§ Job: A word-for-word copy of the records that follow is needed, with every picture omitted.

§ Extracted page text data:
--- START ---

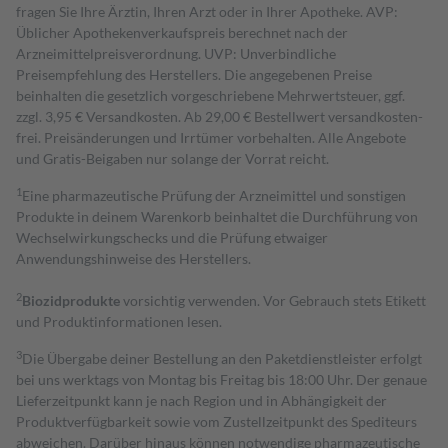
fragen Sie Ihre Ärztin, Ihren Arzt oder in Ihrer Apotheke. AVP:
Üblicher Apothekenverkaufspreis berechnet nach der
Arzneimittelpreisverordnung. UVP: Unverbindliche
Preisempfehlung des Herstellers. Die angegebenen Preise
beinhalten die gesetzlich vorgeschriebene Mehrwertsteuer, ggf.
zzgl. 3,95 € Versandkosten. Ab 29,00 € Bestell­wert versand­kosten­
frei. Preisänderungen und Irrtümer vorbehalten. Alle Angebote
und Gratis-Beigaben nur solange der Vorrat reicht.
1
Eine pharmazeutische Prüfung der Arzneimittel und sonstigen
Produkte in deinem Warenkorb beinhaltet die Durchführung von
Wechselwirkungschecks und die Prüfung etwaiger
Anwendungshinweise des Herstellers.
2
Biozidprodukte
vorsichtig verwenden. Vor Gebrauch stets Etikett
und Produktinformationen lesen.
3
Die Übergabe deiner Bestellung an den Paketdienstleister erfolgt
bei uns werktags von Montag bis Freitag bis 18:00 Uhr. Der genaue
Lieferzeitpunkt kann je nach Region und in Abhängigkeit der
Produktverfügbarkeit sowie vom Zustellzeitpunkt des Spediteurs
abweichen. Darüber hinaus können notwendige pharmazeutische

--- END ---

§ Exercise solution:
fragen Sie Ihre Ärztin, Ihren Arzt oder in Ihrer Apotheke. AVP:
Üblicher Apothekenverkaufspreis berechnet nach der
Arzneimittelpreisverordnung. UVP: Unverbindliche
Preisempfehlung des Herstellers. Die angegebenen Preise
beinhalten die gesetzlich vorgeschriebene Mehrwertsteuer, ggf.
zzgl. 3,95 € Versandkosten. Ab 29,00 € Bestell­wert versand­kosten­
frei. Preisänderungen und Irrtümer vorbehalten. Alle Angebote
und Gratis-Beigaben nur solange der Vorrat reicht.
1
Eine pharmazeutische Prüfung der Arzneimittel und sonstigen
Produkte in deinem Warenkorb beinhaltet die Durchführung von
Wechselwirkungschecks und die Prüfung etwaiger
Anwendungshinweise des Herstellers.
2
Biozidprodukte
vorsichtig verwenden. Vor Gebrauch stets Etikett
und Produktinformationen lesen.
3
Die Übergabe deiner Bestellung an den Paketdienstleister erfolgt
bei uns werktags von Montag bis Freitag bis 18:00 Uhr. Der genaue
Lieferzeitpunkt kann je nach Region und in Abhängigkeit der
Produktverfügbarkeit sowie vom Zustellzeitpunkt des Spediteurs
abweichen. Darüber hinaus können notwendige pharmazeutische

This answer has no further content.